DATA ENTRIES:
+ + + +

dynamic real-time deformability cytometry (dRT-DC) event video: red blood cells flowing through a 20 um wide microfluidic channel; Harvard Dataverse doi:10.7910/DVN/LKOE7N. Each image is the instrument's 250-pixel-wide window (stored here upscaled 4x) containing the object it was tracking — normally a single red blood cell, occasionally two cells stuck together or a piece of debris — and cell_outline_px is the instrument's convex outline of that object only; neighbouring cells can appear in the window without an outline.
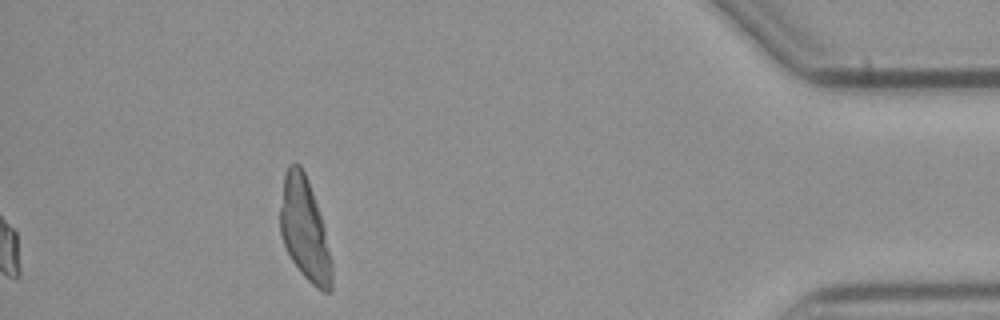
{"species": "common noctule bat (a hibernating species)", "species_latin": "Nyctalus noctula", "temperature_condition": "cold", "stored_images_in_passage": 49, "camera_frame_rate_fps": 3000, "um_per_image_px": 0.085, "animal": {"sex": "male", "body_mass_g": 23.1, "forearm_length_mm": 52.7}, "frame": {"image": 1, "passage_image": 49, "time_ms": 16.0, "image_size_px": [1000, 320], "cell_outline_px": [[332, 288], [328, 292], [324, 292], [316, 288], [300, 272], [292, 260], [284, 244], [280, 232], [280, 208], [284, 172], [288, 164], [300, 164], [308, 180], [324, 228], [332, 264]], "centroid_in_image_um": [25.88, 19.5], "position_along_channel_um": 409.3, "area_um2": 30.46}}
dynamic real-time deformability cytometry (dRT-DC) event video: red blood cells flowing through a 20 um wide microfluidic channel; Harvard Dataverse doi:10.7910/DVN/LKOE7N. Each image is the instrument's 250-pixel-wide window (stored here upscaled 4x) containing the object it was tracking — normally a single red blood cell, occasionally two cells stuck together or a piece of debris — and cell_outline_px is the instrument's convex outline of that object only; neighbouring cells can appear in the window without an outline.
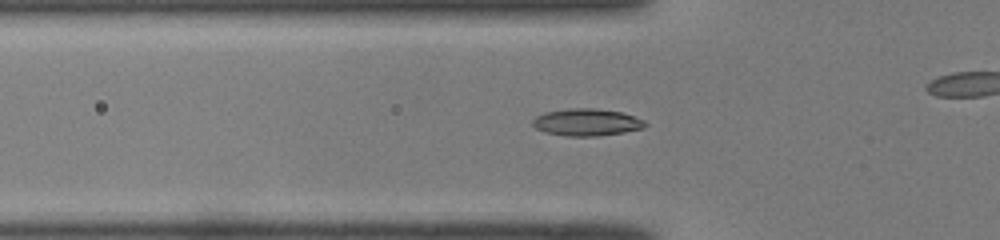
{"species": "common noctule bat (a hibernating species)", "species_latin": "Nyctalus noctula", "temperature_condition": "room temperature", "stored_images_in_passage": 41, "camera_frame_rate_fps": 3000, "um_per_image_px": 0.085, "animal": {"sex": "male", "body_mass_g": 19.0, "forearm_length_mm": 50.8}, "frame": {"image": 1, "passage_image": 17, "time_ms": 5.333, "image_size_px": [1000, 240], "cell_outline_px": [[648, 124], [644, 128], [624, 132], [596, 136], [568, 136], [544, 132], [536, 128], [532, 124], [532, 120], [536, 116], [544, 112], [572, 108], [596, 108], [620, 112], [644, 120]], "centroid_in_image_um": [49.86, 10.39], "position_along_channel_um": 75.9, "area_um2": 17.74}}
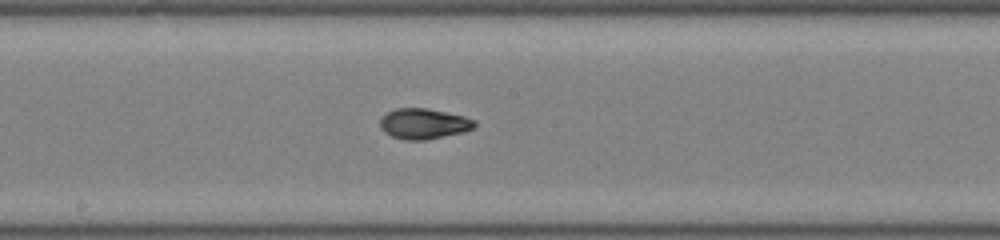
{"frame": {"image": 2, "passage_image": 27, "time_ms": 8.667, "image_size_px": [1000, 240], "cell_outline_px": [[476, 128], [464, 132], [424, 140], [404, 140], [392, 136], [384, 132], [380, 128], [380, 120], [388, 112], [396, 108], [428, 108], [464, 116], [476, 120]], "centroid_in_image_um": [36.04, 10.52], "position_along_channel_um": 212.2, "area_um2": 16.88}}
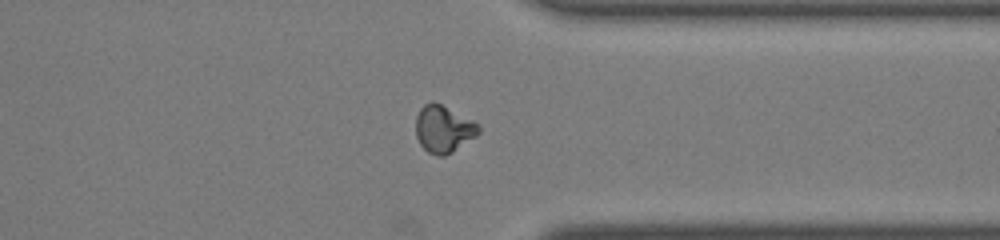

+ + + +

WHAT YOU NEED TO DO: Reproduce every record above exactly, omitting the pictures.

TASK SOLUTION:
dynamic real-time deformability cytometry (dRT-DC) event video: red blood cells flowing through a 20 um wide microfluidic channel; Harvard Dataverse doi:10.7910/DVN/LKOE7N. Each image is the instrument's 250-pixel-wide window (stored here upscaled 4x) containing the object it was tracking — normally a single red blood cell, occasionally two cells stuck together or a piece of debris — and cell_outline_px is the instrument's convex outline of that object only; neighbouring cells can appear in the window without an outline.
{"species": "common noctule bat (a hibernating species)", "species_latin": "Nyctalus noctula", "temperature_condition": "cold", "stored_images_in_passage": 49, "camera_frame_rate_fps": 3000, "um_per_image_px": 0.085, "animal": {"sex": "male", "body_mass_g": 23.1, "forearm_length_mm": 52.7}, "frame": {"image": 1, "passage_image": 49, "time_ms": 16.0, "image_size_px": [1000, 320], "cell_outline_px": [[332, 288], [328, 292], [324, 292], [316, 288], [300, 272], [292, 260], [284, 244], [280, 232], [280, 208], [284, 172], [288, 164], [300, 164], [308, 180], [324, 228], [332, 264]], "centroid_in_image_um": [25.88, 19.5], "position_along_channel_um": 409.3, "area_um2": 30.46}}
dynamic real-time deformability cytometry (dRT-DC) event video: red blood cells flowing through a 20 um wide microfluidic channel; Harvard Dataverse doi:10.7910/DVN/LKOE7N. Each image is the instrument's 250-pixel-wide window (stored here upscaled 4x) containing the object it was tracking — normally a single red blood cell, occasionally two cells stuck together or a piece of debris — and cell_outline_px is the instrument's convex outline of that object only; neighbouring cells can appear in the window without an outline.
{"species": "common noctule bat (a hibernating species)", "species_latin": "Nyctalus noctula", "temperature_condition": "room temperature", "stored_images_in_passage": 41, "camera_frame_rate_fps": 3000, "um_per_image_px": 0.085, "animal": {"sex": "male", "body_mass_g": 19.0, "forearm_length_mm": 50.8}, "frame": {"image": 1, "passage_image": 17, "time_ms": 5.333, "image_size_px": [1000, 240], "cell_outline_px": [[648, 124], [644, 128], [624, 132], [596, 136], [568, 136], [544, 132], [536, 128], [532, 124], [532, 120], [536, 116], [544, 112], [572, 108], [596, 108], [620, 112], [644, 120]], "centroid_in_image_um": [49.86, 10.39], "position_along_channel_um": 75.9, "area_um2": 17.74}}
{"frame": {"image": 2, "passage_image": 27, "time_ms": 8.667, "image_size_px": [1000, 240], "cell_outline_px": [[476, 128], [464, 132], [424, 140], [404, 140], [392, 136], [384, 132], [380, 128], [380, 120], [388, 112], [396, 108], [428, 108], [464, 116], [476, 120]], "centroid_in_image_um": [36.04, 10.52], "position_along_channel_um": 212.2, "area_um2": 16.88}}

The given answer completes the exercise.